BMW 128i vs BMW 323i – THE GOOD CAR GUY EXAMINES THE WHYS AND WHY NOTS


Would you pay $500 extra per door to upgrade from a BMW 1-Series to a BMW 3-Series? Some would say that choice is obvious. In Canada, it’s a possibility only because of an engine option not available in U.S.-bound 3-Series sedans. BMW’s 2.5L inline-six generates 200 horsepower and 180 lb-ft. More importantly, it creates a $6,500-lower MSRP than if the base 3-Series were a 328i as it is south of the border.

However, just because BMW Canada is willing to slot the 2.5L straight-six in to the 3-Series doesn’t mean the 1-Series will be similarly kitted out. Indeed, as in America, the basic 1-Series is the 128i with 230 horsepower and 200 lb-ft of torque, a fairly wicked powerplant capable of chucking the 128i up the road nicely. As a result of losing out on the 123i moniker, there’s no $6,500 price drop for the 1-Series and its base price cuddles up nicely with the 323i at $33,900. Yes, that’s just $1,000 less than the least expensive 3-Series.
In semi-traditional GoodCarBadCar.net style, let’s start a Top 5 – a Double Top 5 – to assist in coming to a conclusion: BMW 128i or BMW 323i, which will it be? An examination of pros and cons begins below.
TOP 5 REASONS TO CHOOSE THE BMW 128i
#5 – The 128i is the quicker car. 0-60mph comes up in less than six seconds.
#4 – Youthful exuberance always leads to a coupe.
#3 – Even with more power, the 128i is more fuel efficient than the 323i, but only by a nose in city driving. Each car, with a manual tranny, is rated at 6.9L/100km on the highway.
#2 – Doesn’t everybody want the better-looking car? The 128i is more purposeful and more together, although bettering the current 3-Series sedan hasn’t been a challenge for anyone.
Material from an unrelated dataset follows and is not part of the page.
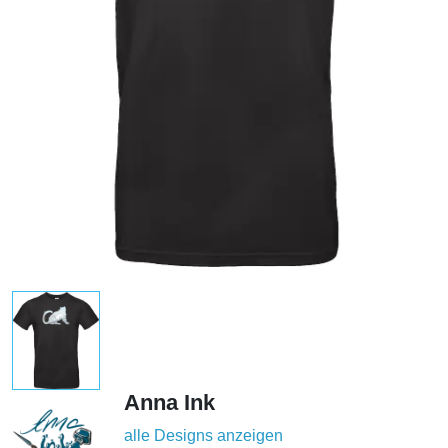
Anna Ink
alle Designs anzeigen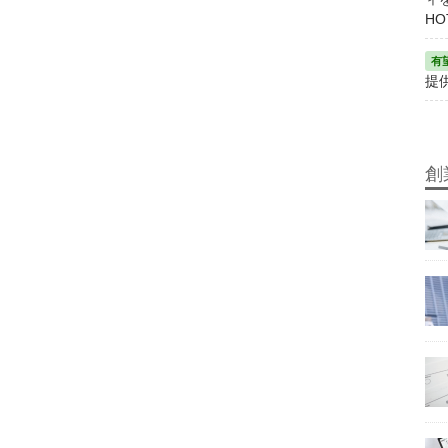
HO
提
創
#1 – It’s better to buy the least expensive house on the nicest street in the neighbourhood than the nicest home on the worst street in the neighbourhood.
TOP 5 REASONS TO CHOOSE THE BMW 323i
#5 – Everybody, even self-proclaimed BMW haters, has always had a place deep down in their heart that wanted, wants, and will want a BMW 3-Series.
#4 – A basic BMW 323i without sports suspension or supersized wheels is inevitably going to be a smoother-riding machine than a BMW 128i.
#3 – You have friends? Give them their own doors to open.
#2 – Quit acting like there’s something wrong with 200 horsepower. The largest-engined non-M 3-Series in 2000 was a 328i with a sufficient 193 horsepower.
#1 – Though slightly more expensive than the BMW 128i, the 323i is less expensive than the Audi A4, Infiniti G37, and Mercedes-Benz C250.
TOP 5 REASONS TO AVOID THE BMW 128i
#5 – You could’ve had a 3-Series for an extra $20/month or so.
#4 – The 128i should be a lot quicker. But at 3,232 pounds, each of the 230 horses is pushing around some serious heft for such a small car.
#3 – Not the prettiest headlights, are they? No, they’re not.
#2 – You’ll miss every one of the lost 4.5 cubic feet of passenger space.
#1 – BMW’s 323i is just one way to get more car for your money at this price level.
TOP 5 REASONS TO AVOID THE BMW 323i
#5 – Obvious much? Everybody and their dog already has a BMW 3-Series.
#4 – Everybody and their dog already has one of the least attractive cars in the category, a BMW 3-Series.
#3 – 16-inch wheels in a 2010 BMW 3-Series? Haha. Teehee.
#2 – Unless it’s de-badged, everyone will know your BMW 323i has less umph than a ho-hum V6 midsize sedan.
#1 – Three-two-three makes it sound like you’re driving a mid-90s Mazda compact.